On the walls of Salar Jung museum hang the photographs of notable poet Afsar Muhammad, who is celebrating 40 years of his poetry. 

Published: 21st December 2019 06:48 AM  |   Last Updated: 21st December 2019 04:01 PM   |  A+A-

Poet Afsar Muhammad obliges a fan after he launched his book  ‘Afsar Kavitvam’,  an anthology of poems, at Salar Jung Museum on Friday

Poet Afsar Muhammad obliges a fan after he launched his book ‘Afsar Kavitvam’, an anthology of poems, at Salar Jung Museum on Friday.

Express News Service

HYDERABAD : On the walls of Salar Jung museum hang the photographs of notable poet Afsar Muhammad, who is celebrating 40 years of his poetry. The poet is present at the event. He is meeting and greeting people and students, and taking selfies with them. Apart from being a poet, Afsar is also a short story writer and literary critic in Telugu. A lecturer in South Asian Cultures and Telugu Studies at the South Asia Studies Department at the University of Pennsylvania, the poet is here at the museum to release his book ‘Afsar Kavitvam’, an anthology of his poems.

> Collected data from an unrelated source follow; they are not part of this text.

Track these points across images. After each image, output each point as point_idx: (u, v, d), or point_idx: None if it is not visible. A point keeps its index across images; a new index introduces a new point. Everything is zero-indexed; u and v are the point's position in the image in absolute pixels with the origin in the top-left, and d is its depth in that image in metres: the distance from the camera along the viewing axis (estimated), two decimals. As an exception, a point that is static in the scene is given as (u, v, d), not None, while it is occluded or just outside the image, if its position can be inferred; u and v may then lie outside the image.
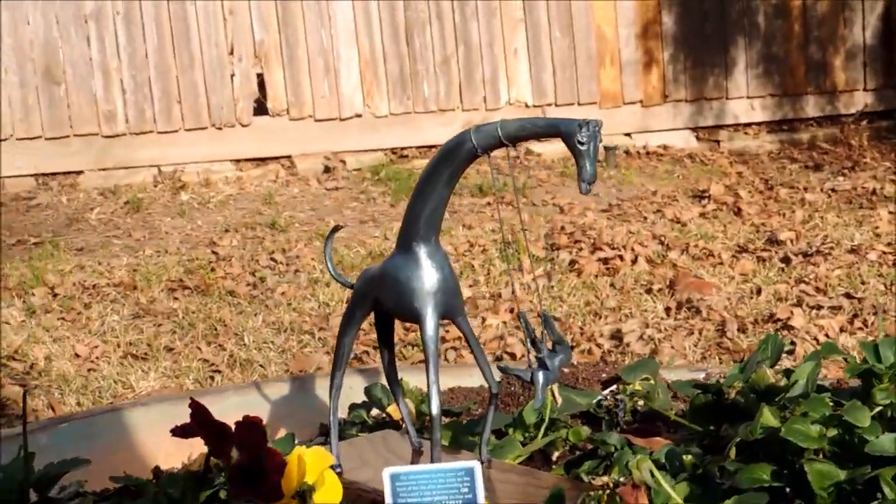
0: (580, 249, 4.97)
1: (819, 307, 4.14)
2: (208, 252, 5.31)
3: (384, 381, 1.97)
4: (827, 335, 3.87)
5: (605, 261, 4.79)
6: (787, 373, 1.74)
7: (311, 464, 1.44)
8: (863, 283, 4.41)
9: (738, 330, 3.96)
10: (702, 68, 7.63)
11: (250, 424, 1.35)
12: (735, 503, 1.43)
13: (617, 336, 3.98)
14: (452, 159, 1.60)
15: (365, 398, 2.25)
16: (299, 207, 6.25)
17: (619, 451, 1.77)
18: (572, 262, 4.81)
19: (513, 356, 3.84)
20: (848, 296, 4.25)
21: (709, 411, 1.86)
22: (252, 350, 4.08)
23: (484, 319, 4.18)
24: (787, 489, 1.54)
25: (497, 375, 1.79)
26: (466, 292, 4.47)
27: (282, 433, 2.04)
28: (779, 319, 4.01)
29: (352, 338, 1.78)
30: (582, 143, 1.47)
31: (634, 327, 4.01)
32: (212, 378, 3.85)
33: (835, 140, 7.44)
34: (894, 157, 6.94)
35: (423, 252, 1.65)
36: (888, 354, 1.71)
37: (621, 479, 1.40)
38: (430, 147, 7.23)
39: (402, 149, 7.20)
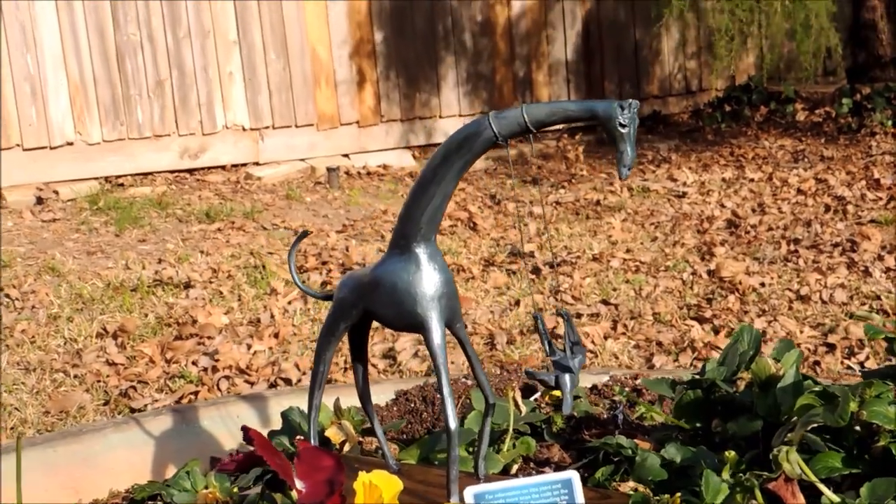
0: (330, 270, 4.92)
1: (579, 315, 4.23)
2: (-70, 293, 4.98)
3: (303, 405, 1.80)
4: (593, 342, 3.95)
5: (357, 281, 4.74)
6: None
7: (385, 491, 1.32)
8: (614, 289, 4.54)
9: (507, 342, 4.00)
10: (415, 86, 7.72)
11: (315, 451, 1.23)
12: (869, 490, 1.39)
13: (390, 355, 3.94)
14: (468, 149, 1.46)
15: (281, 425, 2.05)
16: (17, 242, 5.93)
17: (636, 453, 1.74)
18: (324, 284, 4.75)
19: (288, 382, 3.75)
20: (604, 302, 4.36)
21: (698, 407, 1.83)
22: (3, 393, 3.83)
23: (249, 346, 4.07)
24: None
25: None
26: (223, 319, 4.36)
27: (171, 469, 1.91)
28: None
29: (332, 353, 1.64)
30: (623, 126, 1.39)
31: (406, 346, 3.98)
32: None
33: (545, 155, 7.65)
34: (606, 168, 7.20)
35: (423, 253, 1.50)
36: None
37: (766, 475, 1.36)
38: (147, 174, 7.02)
39: (118, 177, 6.96)
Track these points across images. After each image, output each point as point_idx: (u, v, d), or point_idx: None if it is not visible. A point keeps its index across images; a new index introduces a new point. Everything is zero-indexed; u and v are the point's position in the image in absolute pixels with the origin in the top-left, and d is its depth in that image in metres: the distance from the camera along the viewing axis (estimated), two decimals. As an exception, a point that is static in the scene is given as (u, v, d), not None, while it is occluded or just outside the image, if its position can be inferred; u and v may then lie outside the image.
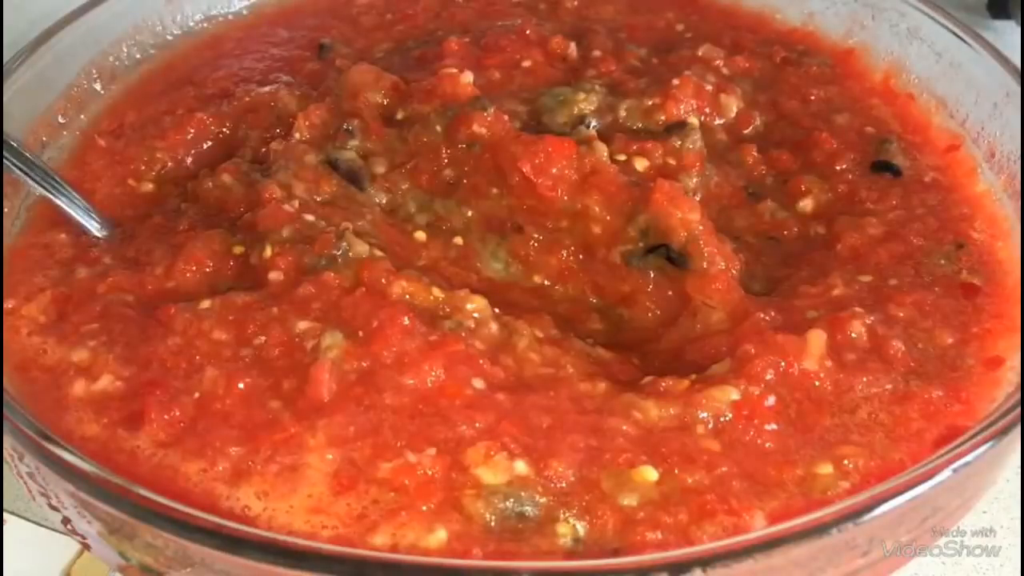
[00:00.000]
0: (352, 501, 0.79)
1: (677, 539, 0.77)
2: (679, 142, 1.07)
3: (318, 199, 1.06)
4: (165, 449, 0.84)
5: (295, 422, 0.84)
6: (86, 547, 0.86)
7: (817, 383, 0.89)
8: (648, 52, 1.31)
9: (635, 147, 1.08)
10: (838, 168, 1.14)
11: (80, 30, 1.24)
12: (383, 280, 0.94)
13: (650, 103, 1.16)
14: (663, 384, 0.89)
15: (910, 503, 0.74)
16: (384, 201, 1.10)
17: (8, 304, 0.97)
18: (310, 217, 1.02)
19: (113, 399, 0.88)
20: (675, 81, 1.17)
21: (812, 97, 1.24)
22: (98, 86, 1.27)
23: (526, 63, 1.25)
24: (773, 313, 0.95)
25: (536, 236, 1.07)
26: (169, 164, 1.17)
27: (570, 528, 0.78)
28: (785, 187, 1.13)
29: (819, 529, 0.71)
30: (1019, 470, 1.08)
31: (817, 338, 0.90)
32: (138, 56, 1.33)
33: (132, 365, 0.90)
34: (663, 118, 1.13)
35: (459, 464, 0.81)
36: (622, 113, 1.15)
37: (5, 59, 1.16)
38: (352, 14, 1.43)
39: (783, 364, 0.88)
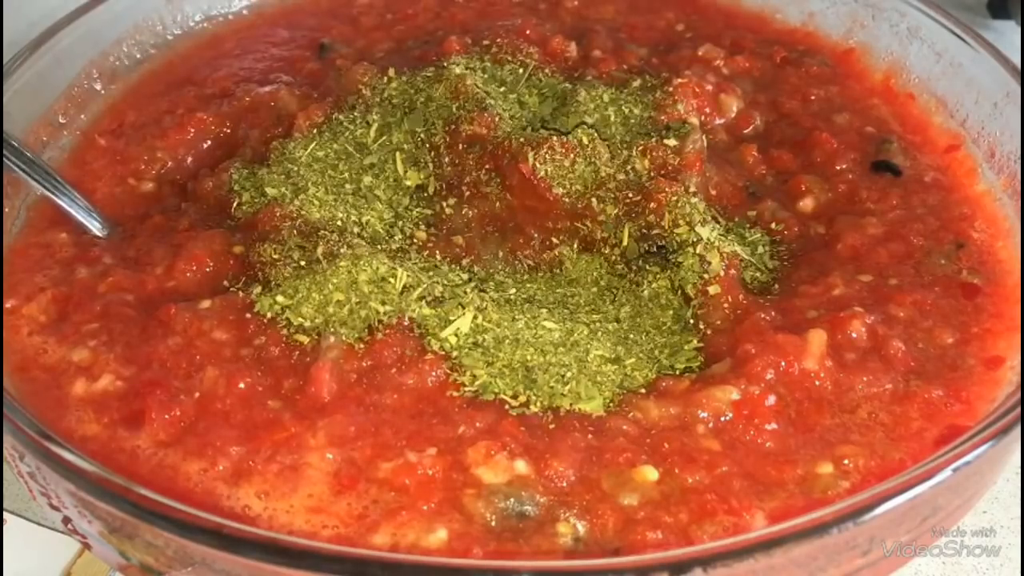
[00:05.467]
0: (352, 501, 0.80)
1: (677, 539, 0.77)
2: (679, 142, 1.08)
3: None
4: (165, 449, 0.84)
5: (295, 422, 0.84)
6: (87, 547, 0.86)
7: (817, 383, 0.89)
8: (648, 52, 1.31)
9: (635, 147, 1.08)
10: (838, 168, 1.14)
11: (80, 30, 1.24)
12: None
13: (651, 103, 1.16)
14: (663, 384, 0.89)
15: (910, 503, 0.74)
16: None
17: (8, 303, 0.97)
18: (310, 217, 1.02)
19: (113, 399, 0.88)
20: (676, 81, 1.17)
21: (812, 97, 1.24)
22: (98, 86, 1.27)
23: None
24: (773, 313, 0.95)
25: (536, 236, 1.07)
26: (169, 163, 1.17)
27: (570, 527, 0.78)
28: (785, 187, 1.13)
29: (819, 529, 0.71)
30: (1019, 470, 1.08)
31: (817, 338, 0.90)
32: (138, 56, 1.33)
33: (132, 365, 0.90)
34: (663, 118, 1.12)
35: (459, 464, 0.81)
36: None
37: (5, 59, 1.16)
38: (352, 14, 1.43)
39: (783, 364, 0.89)
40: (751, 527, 0.77)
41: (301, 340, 0.90)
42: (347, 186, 1.07)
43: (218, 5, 1.41)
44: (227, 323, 0.92)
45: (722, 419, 0.85)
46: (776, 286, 1.01)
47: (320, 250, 0.96)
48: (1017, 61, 1.14)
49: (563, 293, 1.02)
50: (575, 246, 1.06)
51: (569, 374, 0.89)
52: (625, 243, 1.03)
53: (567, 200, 1.04)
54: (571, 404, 0.87)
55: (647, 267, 1.02)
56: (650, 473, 0.81)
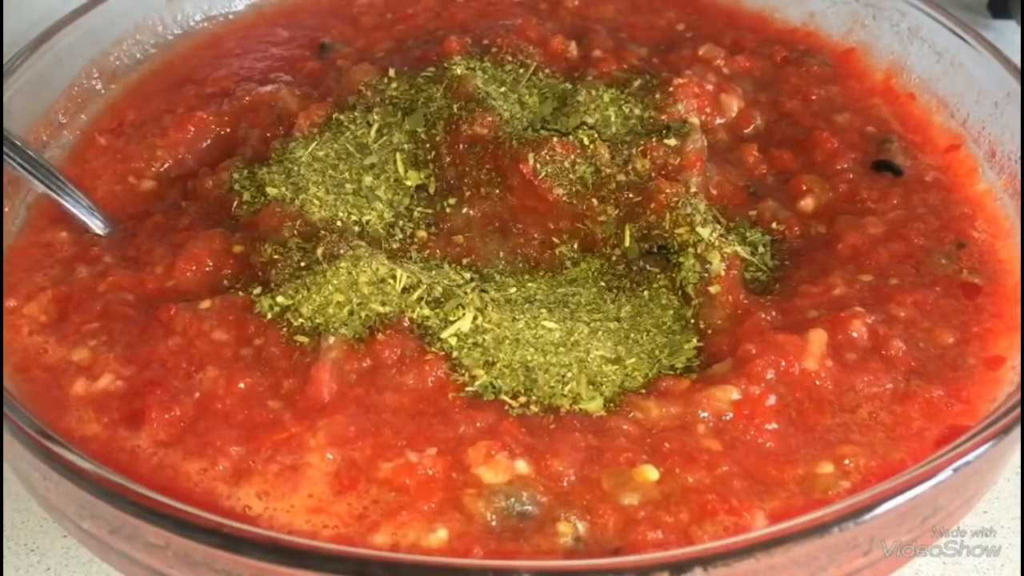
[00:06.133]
0: (353, 501, 0.80)
1: (678, 538, 0.77)
2: (680, 142, 1.08)
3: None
4: (166, 448, 0.84)
5: (296, 422, 0.84)
6: (87, 546, 0.86)
7: (818, 382, 0.89)
8: (649, 51, 1.31)
9: (635, 147, 1.08)
10: (839, 167, 1.14)
11: (80, 30, 1.24)
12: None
13: (651, 103, 1.16)
14: (664, 384, 0.89)
15: (911, 503, 0.74)
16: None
17: (9, 303, 0.97)
18: (311, 216, 1.02)
19: (114, 398, 0.88)
20: (676, 81, 1.17)
21: (813, 96, 1.24)
22: (98, 85, 1.27)
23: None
24: (774, 313, 0.95)
25: (537, 236, 1.07)
26: (169, 162, 1.17)
27: (571, 527, 0.78)
28: (786, 186, 1.13)
29: (820, 528, 0.71)
30: (1019, 470, 1.08)
31: (818, 338, 0.90)
32: (138, 56, 1.33)
33: (132, 364, 0.90)
34: (664, 118, 1.12)
35: (460, 463, 0.81)
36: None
37: (5, 58, 1.16)
38: (352, 14, 1.43)
39: (784, 364, 0.89)
40: (752, 527, 0.77)
41: (301, 340, 0.90)
42: (347, 186, 1.07)
43: (218, 5, 1.41)
44: (227, 323, 0.92)
45: (723, 419, 0.85)
46: (777, 286, 1.01)
47: (320, 251, 0.96)
48: (1018, 61, 1.14)
49: (563, 293, 1.02)
50: (575, 246, 1.06)
51: (569, 374, 0.90)
52: (627, 244, 1.03)
53: (567, 201, 1.05)
54: (571, 404, 0.88)
55: (648, 267, 1.02)
56: (651, 473, 0.81)
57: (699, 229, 0.99)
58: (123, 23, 1.31)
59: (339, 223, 1.03)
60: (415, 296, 0.94)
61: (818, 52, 1.33)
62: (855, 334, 0.92)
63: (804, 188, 1.12)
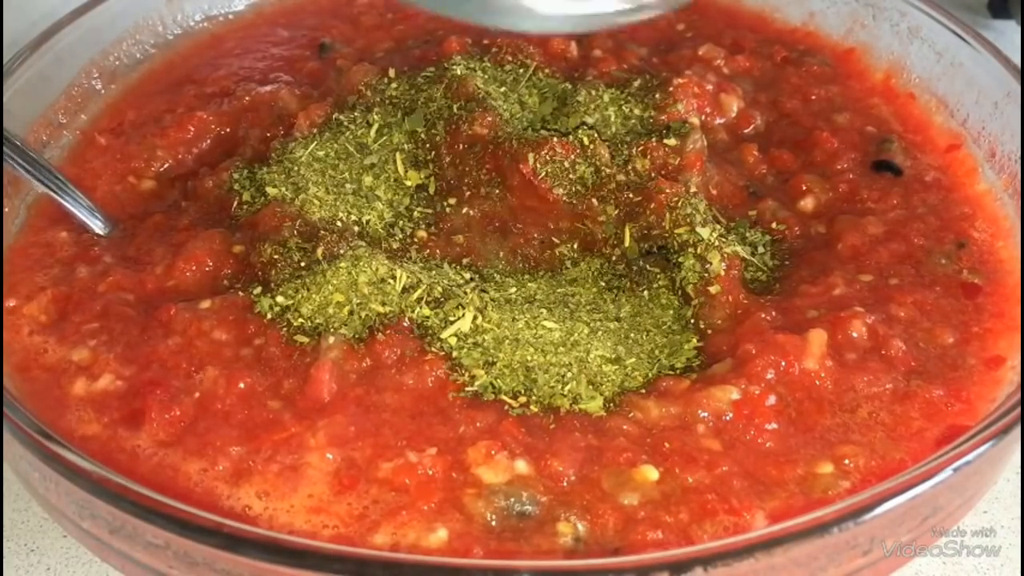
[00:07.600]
0: (353, 501, 0.80)
1: (678, 538, 0.77)
2: (680, 142, 1.08)
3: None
4: (166, 448, 0.84)
5: (296, 422, 0.85)
6: (87, 546, 0.86)
7: (818, 382, 0.89)
8: (649, 51, 1.31)
9: (635, 147, 1.08)
10: (839, 167, 1.14)
11: (80, 30, 1.24)
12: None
13: (651, 103, 1.16)
14: (664, 384, 0.89)
15: (911, 502, 0.74)
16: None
17: (9, 303, 0.97)
18: (311, 216, 1.02)
19: (114, 398, 0.88)
20: (676, 81, 1.17)
21: (813, 96, 1.24)
22: (98, 85, 1.27)
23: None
24: (774, 313, 0.95)
25: (537, 236, 1.07)
26: (169, 162, 1.17)
27: (571, 527, 0.78)
28: (786, 186, 1.13)
29: (820, 528, 0.71)
30: (1019, 470, 1.08)
31: (818, 337, 0.90)
32: (138, 55, 1.33)
33: (132, 364, 0.90)
34: (664, 118, 1.13)
35: (460, 463, 0.81)
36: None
37: (6, 58, 1.16)
38: (352, 13, 1.43)
39: (784, 364, 0.89)
40: (751, 527, 0.78)
41: (301, 340, 0.91)
42: (347, 186, 1.07)
43: (218, 5, 1.41)
44: (227, 323, 0.93)
45: (723, 419, 0.86)
46: (777, 286, 1.01)
47: (320, 251, 0.96)
48: (1018, 61, 1.14)
49: (563, 293, 1.02)
50: (575, 246, 1.06)
51: (569, 374, 0.90)
52: (627, 244, 1.03)
53: (567, 201, 1.05)
54: (571, 404, 0.88)
55: (648, 267, 1.02)
56: (650, 473, 0.81)
57: (699, 229, 0.99)
58: (123, 23, 1.31)
59: (339, 223, 1.03)
60: (415, 296, 0.94)
61: (818, 52, 1.33)
62: (855, 334, 0.92)
63: (804, 188, 1.12)
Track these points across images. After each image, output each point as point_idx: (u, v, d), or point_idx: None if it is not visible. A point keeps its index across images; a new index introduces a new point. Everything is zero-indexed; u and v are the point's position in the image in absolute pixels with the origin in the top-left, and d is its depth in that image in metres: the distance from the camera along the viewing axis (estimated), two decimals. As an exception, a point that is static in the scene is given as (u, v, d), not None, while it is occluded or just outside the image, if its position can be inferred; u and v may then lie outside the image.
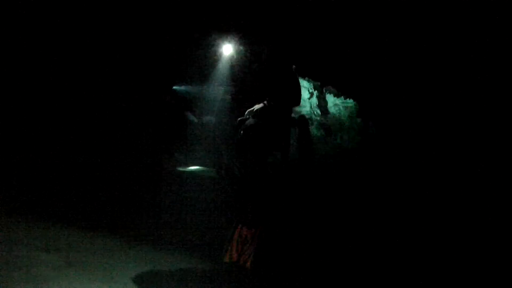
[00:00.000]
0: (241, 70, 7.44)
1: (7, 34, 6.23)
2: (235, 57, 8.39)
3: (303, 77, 9.75)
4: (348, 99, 10.39)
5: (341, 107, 10.59)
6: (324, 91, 10.78)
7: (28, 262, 2.90)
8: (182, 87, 10.97)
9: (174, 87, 10.60)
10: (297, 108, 8.35)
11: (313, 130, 10.18)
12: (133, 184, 6.46)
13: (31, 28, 6.40)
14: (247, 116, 3.40)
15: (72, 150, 6.68)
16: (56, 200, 4.84)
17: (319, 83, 10.64)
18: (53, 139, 6.60)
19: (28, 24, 6.34)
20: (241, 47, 8.00)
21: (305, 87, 10.35)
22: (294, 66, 3.53)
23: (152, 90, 8.75)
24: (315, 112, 10.61)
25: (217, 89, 9.93)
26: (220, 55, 8.87)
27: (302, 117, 4.51)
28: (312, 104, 10.62)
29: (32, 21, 6.36)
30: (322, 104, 10.80)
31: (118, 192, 5.75)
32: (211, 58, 9.05)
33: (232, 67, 8.48)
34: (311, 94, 10.66)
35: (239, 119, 3.44)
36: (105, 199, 5.33)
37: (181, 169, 9.67)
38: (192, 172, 9.71)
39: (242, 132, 3.39)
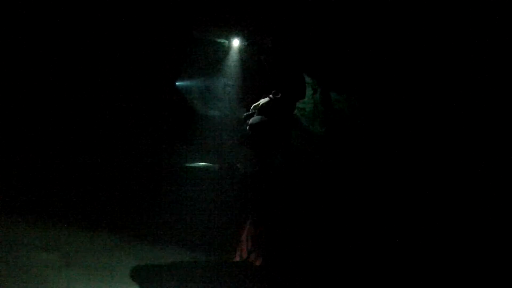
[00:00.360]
0: (247, 64, 7.44)
1: (7, 34, 6.23)
2: (240, 51, 8.36)
3: (307, 73, 9.72)
4: (351, 96, 10.35)
5: (344, 104, 10.56)
6: (327, 87, 10.74)
7: (28, 262, 2.90)
8: (185, 83, 10.92)
9: (177, 84, 10.56)
10: (300, 105, 8.36)
11: (316, 127, 10.17)
12: (133, 184, 6.46)
13: (31, 28, 6.40)
14: (253, 111, 3.41)
15: (72, 150, 6.68)
16: (56, 200, 4.84)
17: (323, 80, 10.59)
18: (53, 139, 6.59)
19: (28, 24, 6.34)
20: (246, 42, 7.95)
21: (309, 84, 10.32)
22: (297, 62, 3.54)
23: (153, 89, 8.72)
24: (318, 109, 10.59)
25: (222, 84, 9.91)
26: (225, 49, 8.81)
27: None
28: (315, 100, 10.61)
29: (32, 21, 6.36)
30: (326, 100, 10.77)
31: (118, 192, 5.75)
32: (215, 53, 9.00)
33: (237, 61, 8.47)
34: (315, 91, 10.63)
35: (245, 114, 3.45)
36: (105, 199, 5.33)
37: (189, 165, 9.64)
38: (200, 168, 9.67)
39: (247, 128, 3.41)
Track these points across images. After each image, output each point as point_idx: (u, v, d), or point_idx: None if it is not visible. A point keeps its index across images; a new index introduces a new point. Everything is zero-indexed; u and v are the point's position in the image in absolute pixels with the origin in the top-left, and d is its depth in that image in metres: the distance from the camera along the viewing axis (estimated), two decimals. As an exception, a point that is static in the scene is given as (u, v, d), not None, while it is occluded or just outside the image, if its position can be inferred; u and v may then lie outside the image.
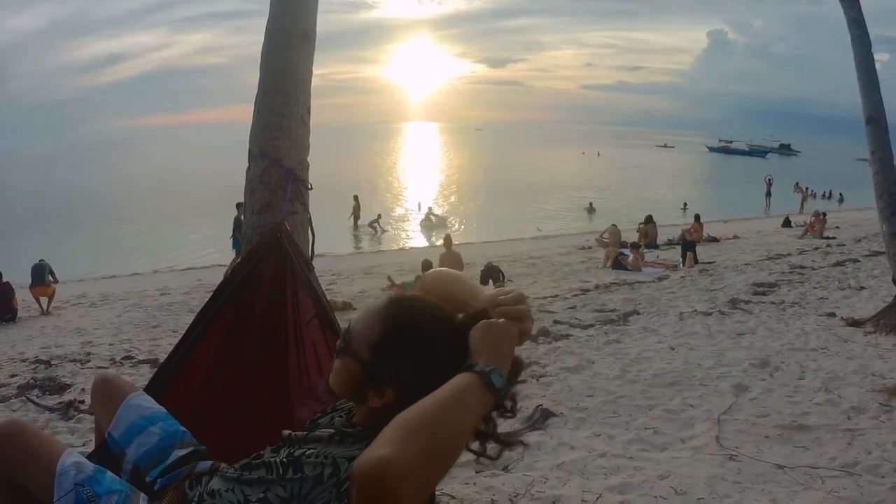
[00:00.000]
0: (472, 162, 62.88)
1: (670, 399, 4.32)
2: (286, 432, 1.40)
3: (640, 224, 16.92)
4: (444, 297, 1.34)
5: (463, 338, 1.20)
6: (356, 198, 23.74)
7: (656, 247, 15.91)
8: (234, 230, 12.08)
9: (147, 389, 2.03)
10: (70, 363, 6.08)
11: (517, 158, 66.52)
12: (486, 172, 48.13)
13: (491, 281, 11.05)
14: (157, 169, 51.14)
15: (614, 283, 10.21)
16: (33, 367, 5.98)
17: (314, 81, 3.14)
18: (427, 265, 11.24)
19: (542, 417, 3.96)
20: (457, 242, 12.78)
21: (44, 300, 10.59)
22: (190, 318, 2.29)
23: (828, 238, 16.20)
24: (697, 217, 17.47)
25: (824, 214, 18.30)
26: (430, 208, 26.23)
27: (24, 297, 10.44)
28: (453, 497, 2.84)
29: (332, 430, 1.31)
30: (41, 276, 10.60)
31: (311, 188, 2.96)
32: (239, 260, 2.61)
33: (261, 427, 2.02)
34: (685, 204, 27.58)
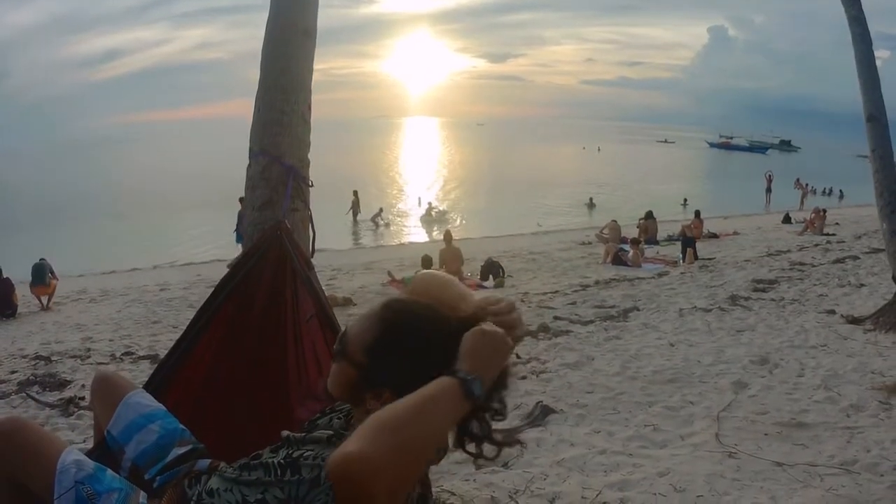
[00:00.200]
0: (473, 157, 62.80)
1: (670, 396, 4.32)
2: (285, 433, 1.41)
3: (640, 220, 16.93)
4: (433, 300, 1.34)
5: (458, 340, 1.20)
6: (355, 193, 23.75)
7: (656, 243, 15.91)
8: (237, 224, 12.10)
9: (148, 385, 2.04)
10: (70, 359, 6.07)
11: (518, 154, 66.49)
12: (486, 168, 48.12)
13: (491, 276, 11.05)
14: (156, 165, 51.08)
15: (614, 279, 10.20)
16: (33, 363, 5.97)
17: (314, 77, 3.13)
18: (427, 260, 11.23)
19: (541, 414, 3.95)
20: (457, 237, 12.78)
21: (44, 298, 10.59)
22: (190, 314, 2.28)
23: (828, 235, 16.18)
24: (697, 213, 17.48)
25: (824, 211, 18.28)
26: (430, 203, 26.24)
27: (23, 293, 10.44)
28: (453, 494, 2.84)
29: (330, 432, 1.32)
30: (42, 276, 10.58)
31: (312, 185, 2.96)
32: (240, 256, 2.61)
33: (260, 425, 2.02)
34: (685, 200, 27.62)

Born and brought up in a village in Telangana, Afsar has now become an icon of modern poetry in Telugu. His journey through four turbulent decades portrays his relentless passion not only for poetry, but his deep commitment to his immediate social discourses. “My book, ‘The Festival of Pirs: Popular Islam and Shared Devotion in South India’, focuses on the public ritual in the context of Islam as the religion,” says Afsar. 

“I am currently working on the modern history of Hyderabad, which focuses on religious violence and defines Hindu-Muslim religious identity,” he adds.His father Kowmudi, who was a prominent progressive writer, had a big influence on him. “From childhood, I have loved poetry. My father made me read great literature and from him, I got inspired to write, which took me in a different direction,” the poet says.

Living in a different country made him realise the importance of being at home and writing about the people with whom he has spent his life. “Living abroad brought me loneliness. It’s a very painful separation. You are physically away but psychologically, you are here in Hyderabad. Most of my poem describes the pain of being away from home living with different culture and different challenges, but luckily, I work at a beautiful university where South Asian studies is a huge part of the system,” he adds.
For him, poetry is one of the influencing forces which can change the society. He says, “Poetry can change the mind of the people, it can bring internal revolution which can make a huge impact in society.” His new book on will be released next year.